Jean de Beins est un ingénieur géographe du début du XVIIe siècle ayant servi François de Bonne, Seigneur de Lesdiguières. Mais pourquoi s’intéresser ici à ce jeune ingénieur ? Pour ses cartes du Dauphiné !
On sait à quel point les cartes ont de tout temps été précieuses pour connaitre le territoire, voyager, commercer, surveiller, conquérir… Parcourir le Dauphiné, le contempler, l’examiner, le détailler au point de rendre ce nouveau territoire visible, lisible et intelligible, c’est ce qu’entreprend Jean de Beins entre 1606 et 1609. De Chambéry à Sisteron, de Grenoble à Pignerol, il sera aux côtés de Lesdiguières pour mener à bien cette mission qui consistait à permettre au roi Henri IV d’avoir une idée visuelle de ce qu’était son royaume. En 1602, Lesdiguières encourage le roi de France à consulter des cartes pour mieux l’aider à se représenter la complexité de l’espace alpin : « La veue du lieu le feroit bien myeux comprendre que le discours, et vostre Majesté en sçaura bien plus […], si elle se faict monstrer la carte de ce Daulphiné. »
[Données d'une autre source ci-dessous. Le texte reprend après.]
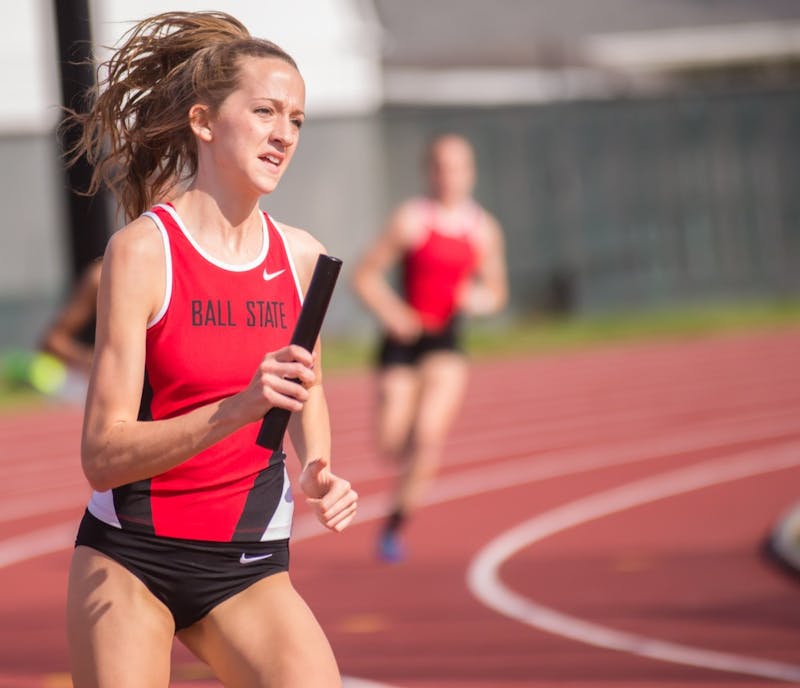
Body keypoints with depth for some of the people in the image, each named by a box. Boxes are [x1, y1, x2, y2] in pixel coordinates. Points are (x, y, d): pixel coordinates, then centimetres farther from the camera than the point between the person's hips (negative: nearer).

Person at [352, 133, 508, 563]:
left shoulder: (484, 229, 3)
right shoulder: (411, 220, -8)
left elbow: (496, 292, 15)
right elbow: (365, 275, -4)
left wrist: (480, 299, -8)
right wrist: (390, 312, -20)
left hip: (447, 341, 1)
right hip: (404, 338, -1)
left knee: (429, 437, -17)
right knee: (392, 444, 1)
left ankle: (395, 524, -5)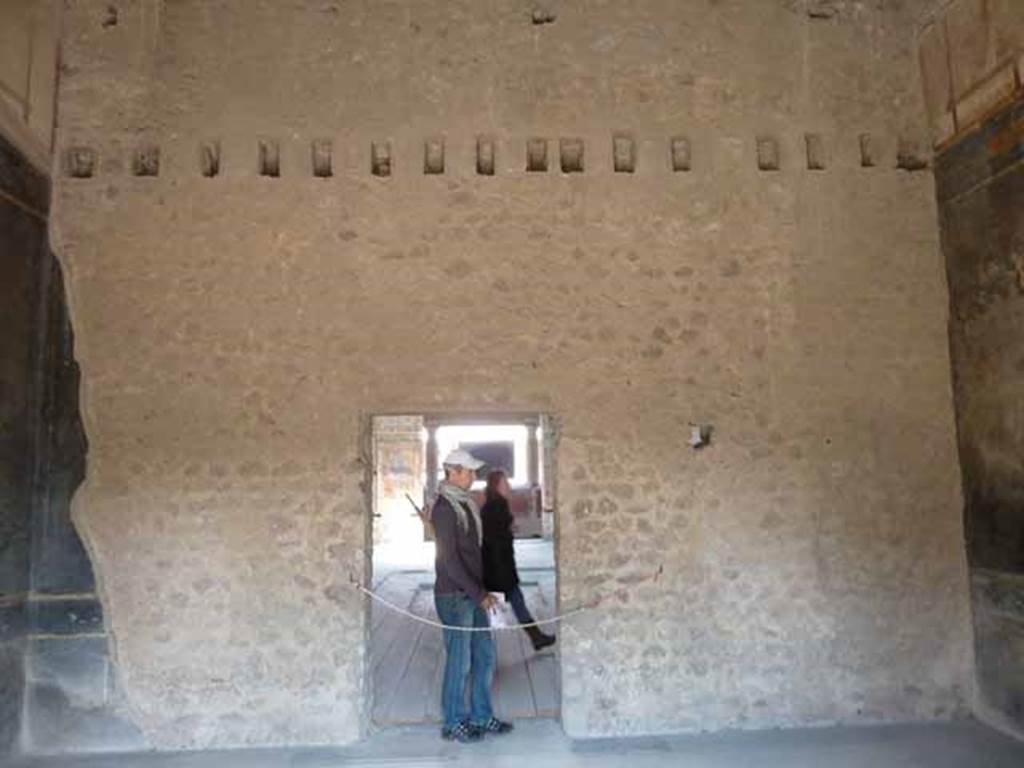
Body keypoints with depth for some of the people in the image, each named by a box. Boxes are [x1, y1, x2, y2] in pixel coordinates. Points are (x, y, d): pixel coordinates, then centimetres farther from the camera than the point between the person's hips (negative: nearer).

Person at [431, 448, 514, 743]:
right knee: (460, 662, 3)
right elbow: (449, 559, -20)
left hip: (473, 595, 8)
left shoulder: (466, 504, 11)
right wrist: (479, 594, -18)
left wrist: (482, 591, 12)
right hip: (454, 596, -8)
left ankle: (481, 716, 29)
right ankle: (453, 723, 19)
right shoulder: (444, 508, -17)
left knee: (485, 656, 15)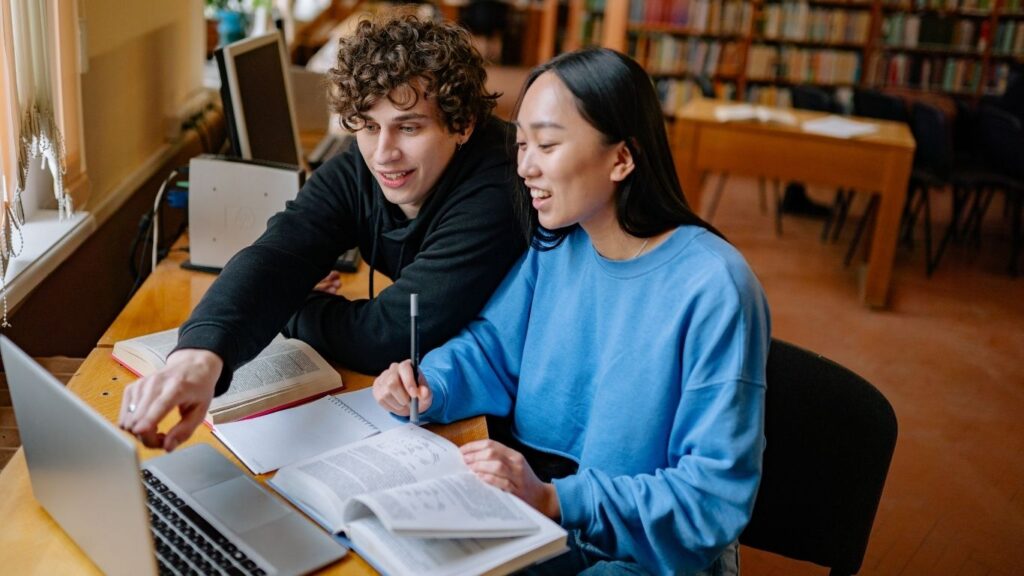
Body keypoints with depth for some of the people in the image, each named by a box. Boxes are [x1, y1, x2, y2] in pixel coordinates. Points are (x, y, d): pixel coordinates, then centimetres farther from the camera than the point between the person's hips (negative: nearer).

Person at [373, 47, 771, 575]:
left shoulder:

Les cartes apparaissent dès le début du XVIe siècle, mais de manière extrêmement sommaire et ne permettent pas de voir le territoire dans ses détails. Jean de Beins, en produisant près de cinquante cartes manuscrites, est le premier à donner, avec autant de précision, visibilité et intelligibilité aux Alpes.
Né en 1576 ou 1577, il devient géographe, ainsi que le mentionne l’attestation de Lesdiguières datée du 5 juillet 1611 : Jean de Beins « s’est adonné à l’étude et à l’art de fortifier toutes places, et faire toutes sortes de cartes tant générales que particulières pour bien loger et défendre une armée, en quoi il a comme atteint la perfection, et employé encore chaque jour tout son soin et industrie à nous servir en ses dites charges d’ingénieur de Dauphiné et Bresse et géographe des dits lieux ».
En 1604, Jean de Beins réalise ses premières cartes : il s’agit du Plan de la ville de Grenoble et de la Carte du hault Daulphiné.
En 1607, il est nommé « ingénieur du roi et géographe de Dauphiné et de Bresse ».
Fort de ses études, de ses connaissances de terrain, et accompagné d’un commis et des cartes manuscrites de ses prédécesseurs, Jean de Beins parcourt les vallées alpines pendant quatre années. La datation des cartes nous permet en effet de borner l’essentiel de sa production de 1606 à 1609.
Ses cartes servent de guide pour redécouvrir nos édifices religieux, châteaux et autres éléments du patrimoine alpin, et elles nous permettent de découvrir notre site de Montfort dans son environnement, la vallée du Grésivaudan.
La plupart des textes du présent article sont issues du livre publié à l’occasion de l’exposition programmée au musée de l’ancien Evêché de Grenoble du 21 octobre 2017 au 28 février 2018.
Note : cliquez sur les cartes pour les afficher en plus grand.
La Carte du hault Daulphiné embrasse un espace compris entre Chambéry et Sisteron, du nord au sud, et entre Grenoble et Pignerol, d’ouest en est. Cette carte est orientée avec le sud en haut. Montfort n’apparait pas sur cette première carte.
La carte la plus connue de Jean de Beins, est une copie « raccourcie et réduite » de la Carte Generalle de Dauphiné, orientée vers le nord, éditée pour la première fois en 1622. Montfort y est mentionné.
La Carte Generalle de Dauphiné imprimée entre 1617 et 1620 est un ensemble de onze cartes représentant l’ensemble de la province. Pour parvenir à ce résultat, Jean de Beins a combiné les relevés réalisés pour ses cartes particulières depuis 1604. Montfort y est représenté de façon très sommaire.
Le Baillage de Greyzivaudan & Trieves a été publié en 1619, après la Carte Generalle de Dauphine et propose une synthèse de tous les éléments que Jean de Beins a pu relever sur ses cartes particulières. L’insertion de nombreux détails en tout genre montre l’étendue des informations que Jean de Beins a pu accumuler au cours des années passées à la reconnaissance du Dauphiné : Montfort y est dessiné !
Cette carte couleur est peut-être la plus belle de l’exposition, et montre la seule représentation que nous connaissons de notre château de Montfort, quelle émotion de reconnaitre son donjon, le logis des gardes, et peut-être même la tour ronde et la aula, mais le rempart est manquant.